The Code of Ethics, however, was not in place at the time Jews for Jesus first came to campus. The document was under review, and was approved by the ICMA last night and then signed by its members.
The issue of whether InterVarsity, who did sign the Code of Ethics, is in violation of the agreement was a topic of discussion at last nights ICMA meeting.
Straub was not clear about whether she thought that InterVaristy was in violation of the code by sponsoring Jews for Jesus.
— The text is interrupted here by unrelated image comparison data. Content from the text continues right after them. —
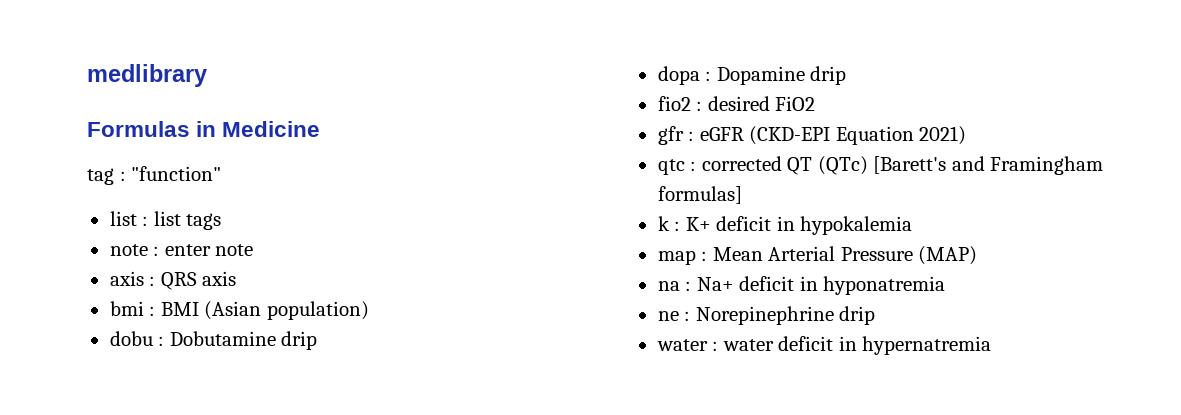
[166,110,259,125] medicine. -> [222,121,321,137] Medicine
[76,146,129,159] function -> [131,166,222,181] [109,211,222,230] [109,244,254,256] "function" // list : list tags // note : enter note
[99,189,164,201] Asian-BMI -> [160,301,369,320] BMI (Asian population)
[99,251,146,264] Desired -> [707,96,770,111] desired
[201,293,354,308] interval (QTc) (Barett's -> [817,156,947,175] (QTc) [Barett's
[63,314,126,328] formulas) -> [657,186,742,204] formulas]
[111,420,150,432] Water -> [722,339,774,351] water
She did say that she felt that Jews for Jesus received some good guidance as to how best carry out their mission with least offense, though she did not say that might not have been done to “everyone’s satisfaction.”
Shafner was much clearer in his disapproval of the group framed in terms of the Code of Ethic’s boundaries.
“It is a clear violation of the Code of Ethics,” said Shaffner. “You’re not allowed to proselytize a particular group, and that is what they are doing.”
Shaffner did note, however, the Code of Ethics was not imposed at the time that Jews for Jesus came to campus, and since it plans on being here for a short period of time, the code will likely have little bearing on their presence on campus.
Jill Carnaghi, vice chancellor for students and director of campus life, who also participates in meetings of ICMA, praised the association for the civility, honesty and openness of the discussion concerning Jews for Jesus, but that in the absence of a decisive conclusion, students need to make their own decisions concerning Jews for Jesus and its mission.
“Students on this campus will resolve this and they will each form their own opinions on the issue, and if students feel strongly enough they will say that this is unacceptable,” she said.
Carnaghi concluded by saying that freedom of speech, press and religion, no matter what religion that may be, must always be up held to the up most standard by the entire WU community.